▸ **ASSIGNMENT**: Edit the records below so that each "centimetres" reads "centimeters" and nothing else changes. Leave the pictures out of your answer.

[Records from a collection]

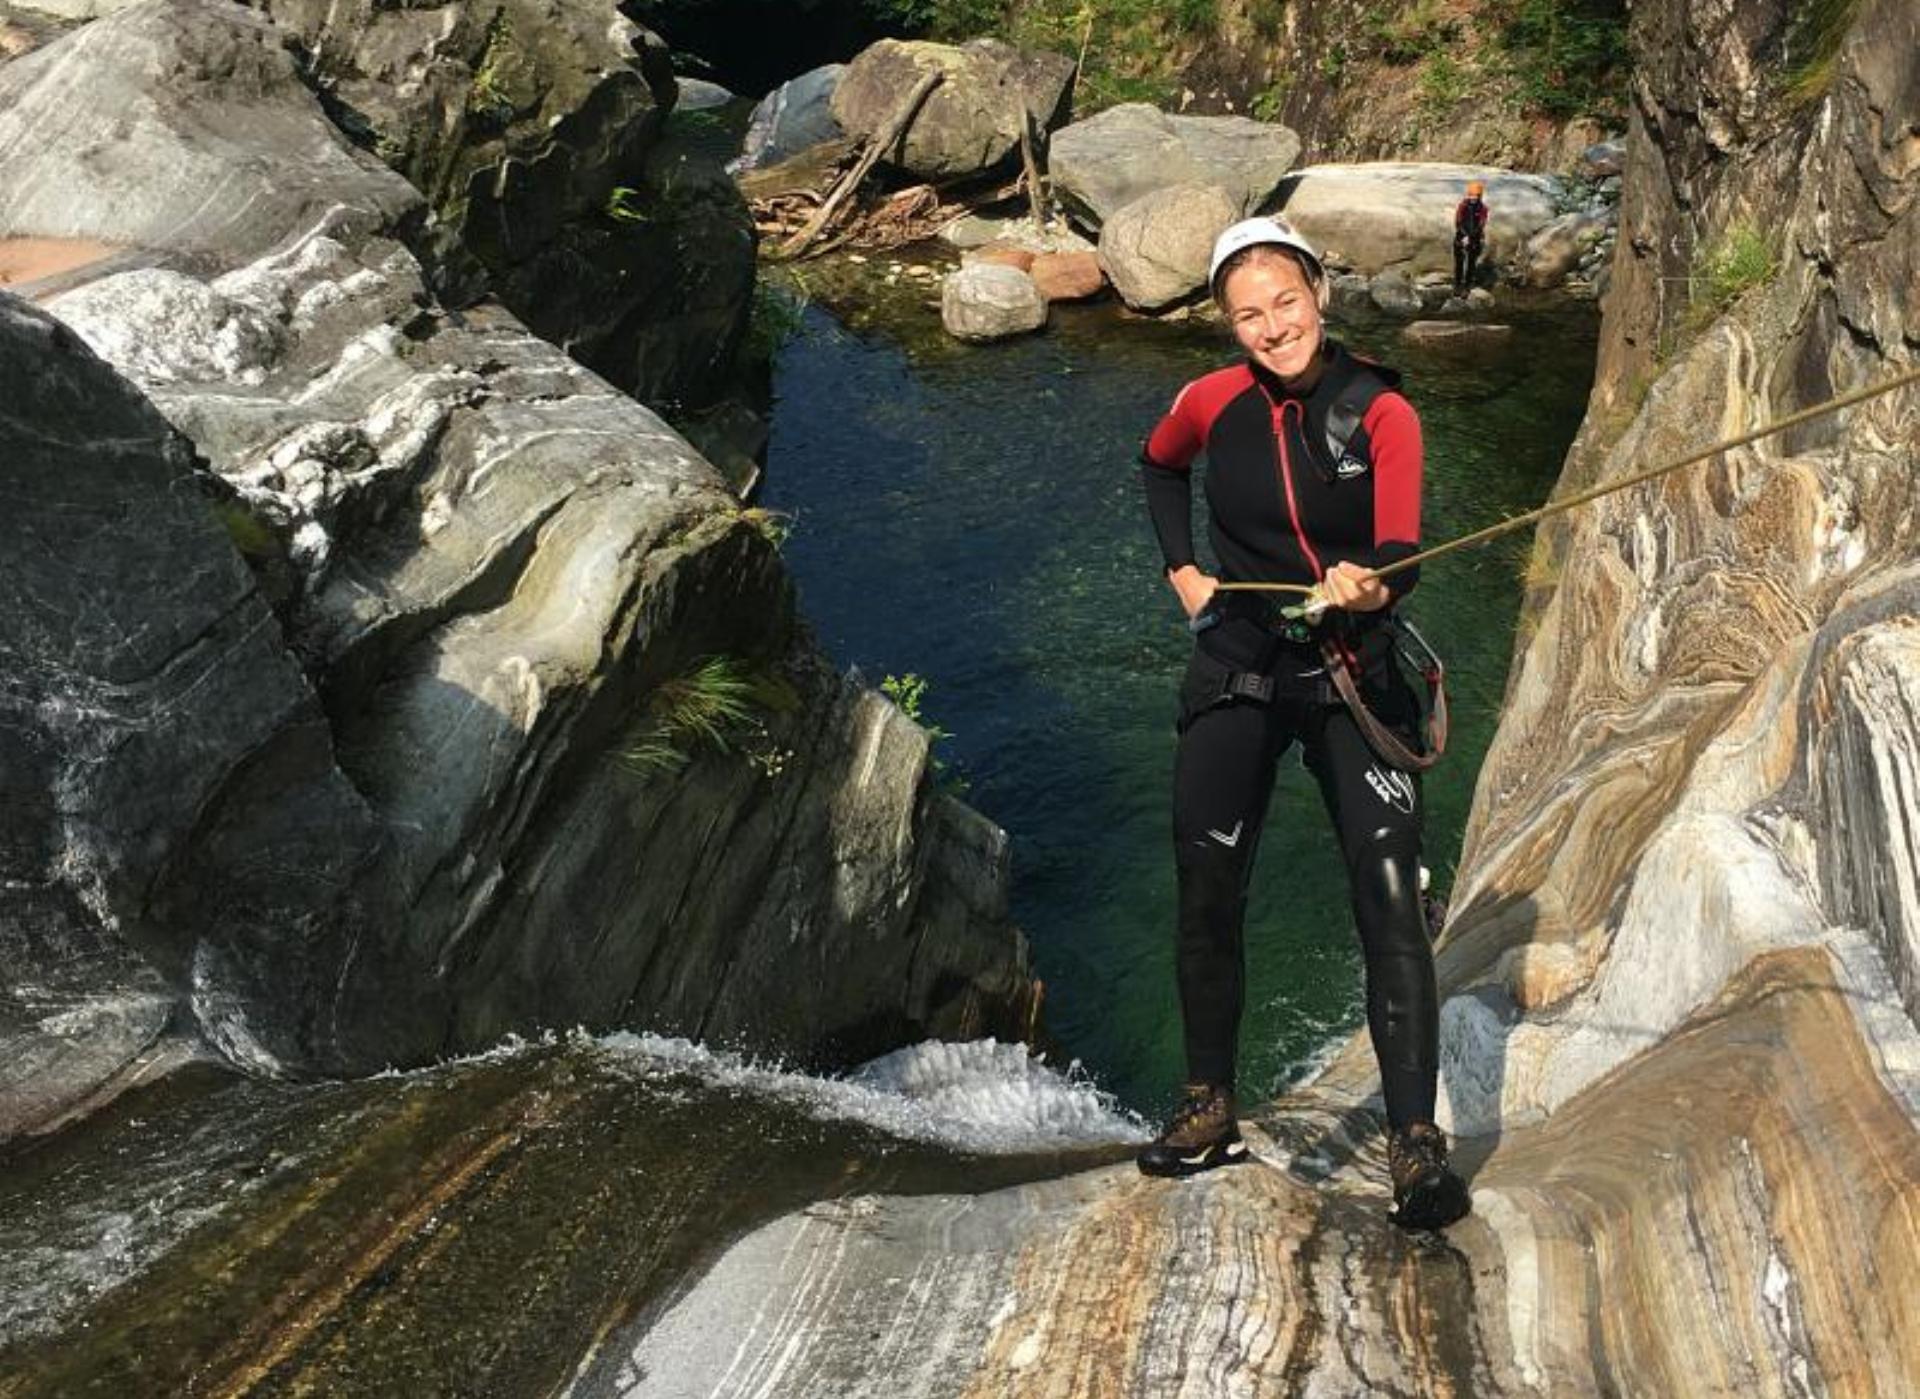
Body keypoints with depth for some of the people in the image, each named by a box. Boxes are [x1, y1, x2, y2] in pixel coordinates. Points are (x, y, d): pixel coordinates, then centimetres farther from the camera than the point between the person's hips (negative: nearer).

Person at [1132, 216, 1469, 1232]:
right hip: (1237, 675, 3)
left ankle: (1416, 1143, -9)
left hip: (1353, 678, -3)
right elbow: (1157, 467, 22)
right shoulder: (1212, 404, -2)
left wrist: (1367, 586, -46)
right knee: (1206, 899, 7)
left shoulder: (1379, 413, -11)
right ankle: (1210, 1113, 24)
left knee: (1391, 906, -13)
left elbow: (1400, 554, -24)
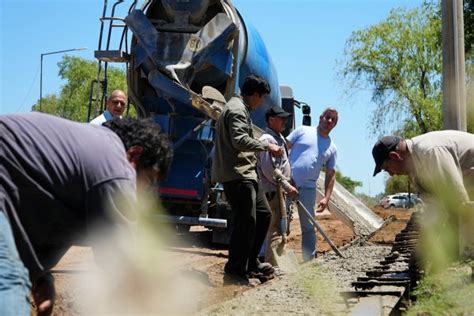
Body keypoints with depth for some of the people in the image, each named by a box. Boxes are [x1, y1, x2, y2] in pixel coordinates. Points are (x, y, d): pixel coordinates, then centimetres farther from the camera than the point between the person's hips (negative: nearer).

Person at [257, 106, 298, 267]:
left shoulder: (279, 138, 18)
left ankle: (273, 265, 24)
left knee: (280, 228, 16)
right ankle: (273, 266, -13)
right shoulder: (268, 139, -14)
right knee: (275, 230, -12)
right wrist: (287, 186, -17)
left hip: (280, 191, 11)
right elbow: (268, 170, -21)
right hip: (273, 191, -11)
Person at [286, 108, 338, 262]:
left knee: (308, 226, 7)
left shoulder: (332, 148, 14)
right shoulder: (303, 131, 4)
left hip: (308, 188, 3)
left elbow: (331, 175, 15)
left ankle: (309, 260, 15)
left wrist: (326, 197, 6)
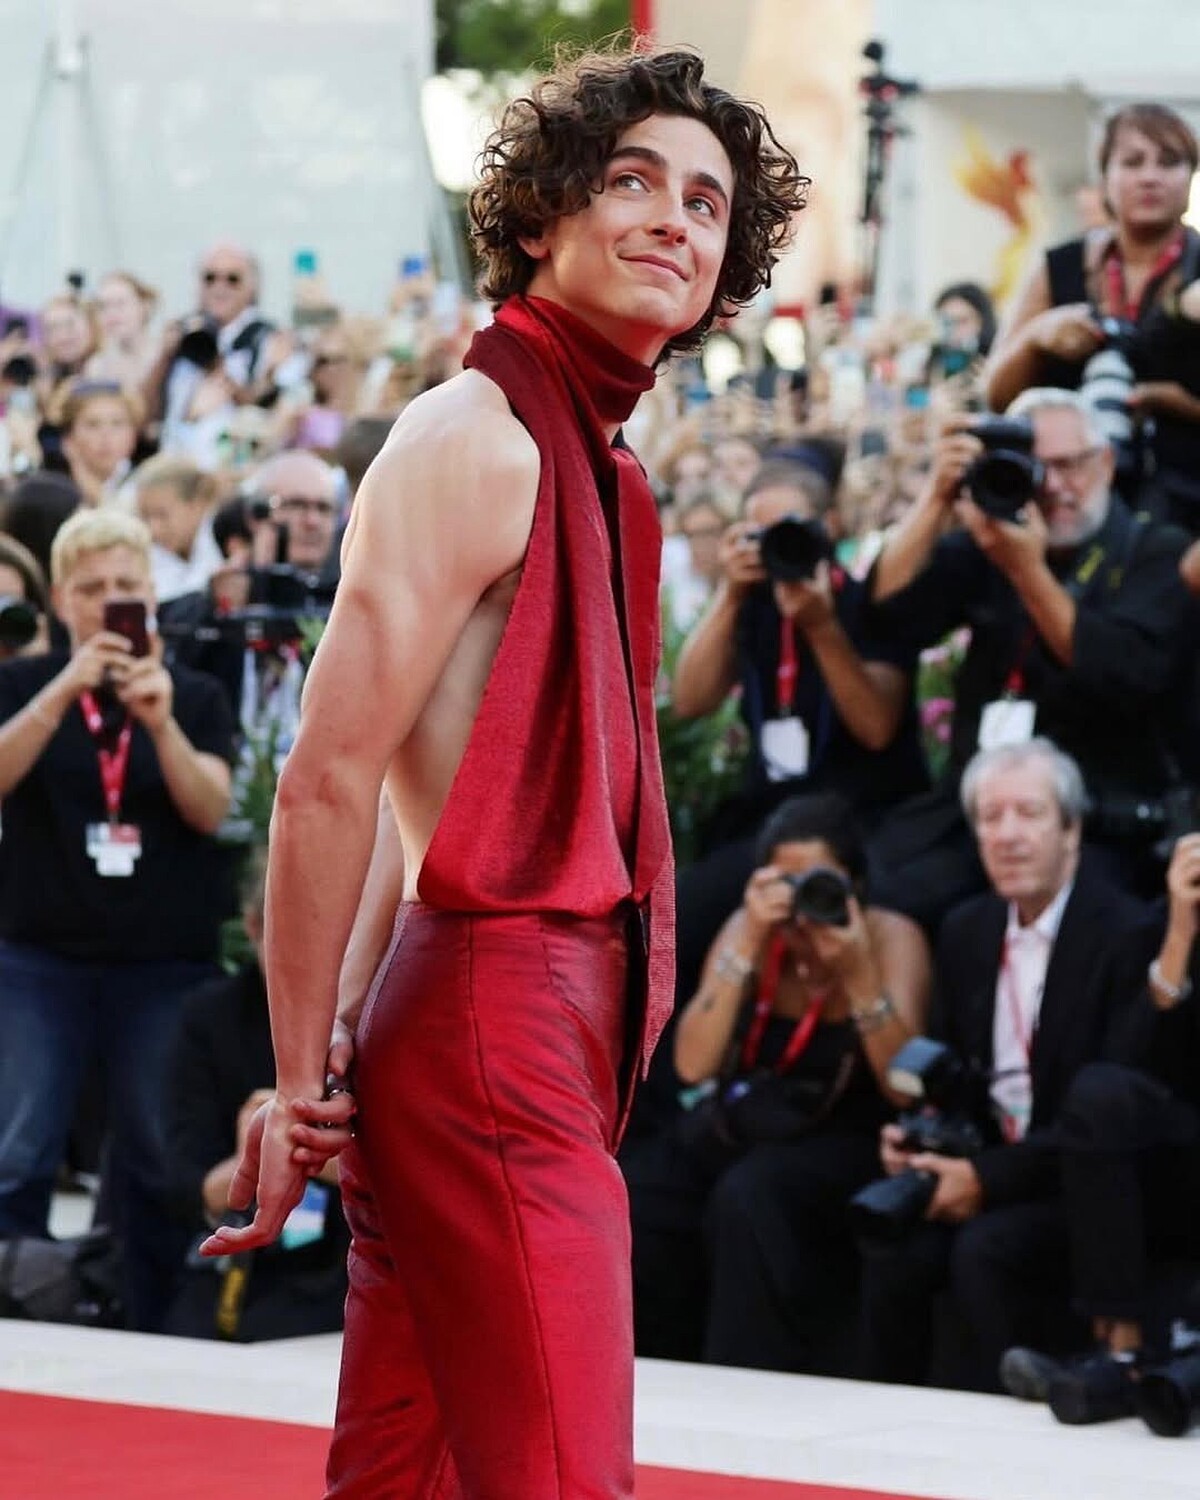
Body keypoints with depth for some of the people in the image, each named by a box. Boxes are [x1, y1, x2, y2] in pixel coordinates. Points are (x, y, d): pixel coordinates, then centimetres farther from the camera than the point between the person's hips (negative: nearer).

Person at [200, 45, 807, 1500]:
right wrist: (300, 1084, -13)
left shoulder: (600, 463, 19)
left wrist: (336, 1052, 15)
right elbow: (328, 781, -15)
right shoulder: (476, 438, -11)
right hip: (497, 1034, -9)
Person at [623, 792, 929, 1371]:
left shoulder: (891, 937, -5)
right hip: (734, 1127, 4)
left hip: (840, 1143, -4)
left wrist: (858, 973, -25)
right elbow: (692, 1066, -10)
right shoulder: (749, 930, 2)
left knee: (749, 1198, -36)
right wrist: (747, 948, -18)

▸ **YOUR SOLUTION**:
Body keypoints with depth for some of the people in the image, each named by a box. Boxes are [x1, y1, x2, y2] in pixel coordinates. Points are (x, y, d): pixel coordinates, then centimeters farther from the camera than the point between the person's hips (negative: nearer).

Person at [1132, 216, 1469, 1232]:
right hip: (1237, 675, 3)
left ankle: (1416, 1143, -9)
left hip: (1353, 678, -3)
right elbow: (1157, 467, 22)
right shoulder: (1212, 404, -2)
left wrist: (1367, 586, -46)
right knee: (1206, 899, 7)
left shoulder: (1379, 413, -11)
right ankle: (1210, 1113, 24)
left knee: (1391, 906, -13)
left elbow: (1400, 554, -24)
Body keypoints with depth for some of the people in the image, each named by a box. Boxes are [x1, y1, x2, y2] in pixel coordinates. Points are (x, y, d): pixel coordinates, then centimeters farther from the camera than the point between the person's hips (negative: nearer).

Person at [257, 106, 298, 267]:
left shoulder: (279, 138, 18)
left ankle: (273, 265, 24)
left knee: (280, 228, 16)
right ankle: (273, 266, -13)
right shoulder: (268, 139, -14)
right knee: (275, 230, -12)
right wrist: (287, 186, -17)
left hip: (280, 191, 11)
right elbow: (268, 170, -21)
right hip: (273, 191, -11)
Person at [286, 108, 338, 262]:
left knee: (308, 226, 7)
left shoulder: (332, 148, 14)
right shoulder: (303, 131, 4)
left hip: (308, 188, 3)
left elbow: (331, 175, 15)
left ankle: (309, 260, 15)
left wrist: (326, 197, 6)
Body keypoints with depth for some of the people in the image, each named by a box. Boxes are [x1, y1, x2, y2] in pixel coordinates. Points are (x, y, d): pixel coordinates, then centimeters farther from the camera than the point between the person's hips (negative: nearer).

Person at [200, 45, 807, 1500]:
right wrist: (300, 1084, -13)
left shoulder: (600, 463, 19)
left wrist: (336, 1052, 15)
right elbow: (328, 781, -15)
right shoulder: (476, 438, -11)
right hip: (497, 1034, -9)
Person at [623, 792, 929, 1371]:
left shoulder: (891, 937, -5)
right hip: (734, 1127, 4)
left hip: (840, 1143, -4)
left wrist: (858, 973, -25)
right elbow: (692, 1066, -10)
right shoulder: (749, 930, 2)
left knee: (749, 1198, -36)
right wrist: (747, 948, -18)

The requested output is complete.